Search the entries for the word "operator". Copy each line in which it is found.
(Task data Opens)
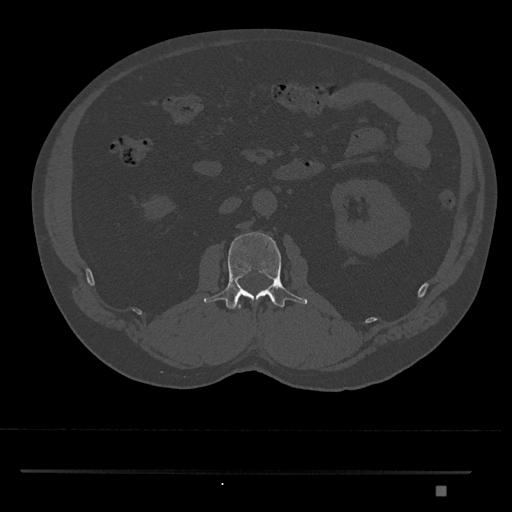
CT including the spine, one axial slice. Slice 759 of 1134 in the series (ordered by position). Bone window (W 1800 / L 400 HU). 0.5 mm slice thickness. 512 × 512 image matrix, field of view 429 × 429 mm. Male patient, age 65 years. From the clinical record (not read from this slice): primary cancer: prostate.
Outlined on this slice (semi-automatic segmentation, software-assisted and operator-edited):
- L1 vertebra: bounding box [x1, y1, x2, y2] px = [238, 305, 242, 309]
- L2 vertebra: [204, 232, 308, 310]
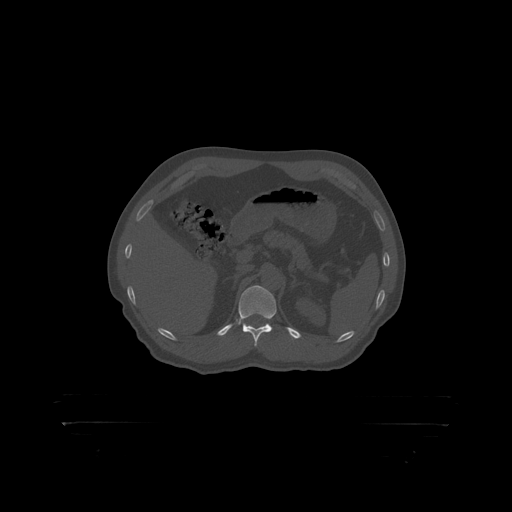
CT including the spine, one axial slice; slice 349 of 399 in the series (ordered by position); 120 kVp; bone window (W 1800 / L 400 HU); 512 × 512 image matrix. Male patient, age 46 years. From the clinical record (not read from this slice): primary cancer: skin.
Annotated regions visible in this slice (semi-automatically segmented with operator editing):
- T12 vertebra: box from (x=239, y=286) to (x=277, y=319) px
(Task data Closes)
# Written reply
Outlined on this slice (semi-automatic segmentation, software-assisted and operator-edited):
Annotated regions visible in this slice (semi-automatically segmented with operator editing):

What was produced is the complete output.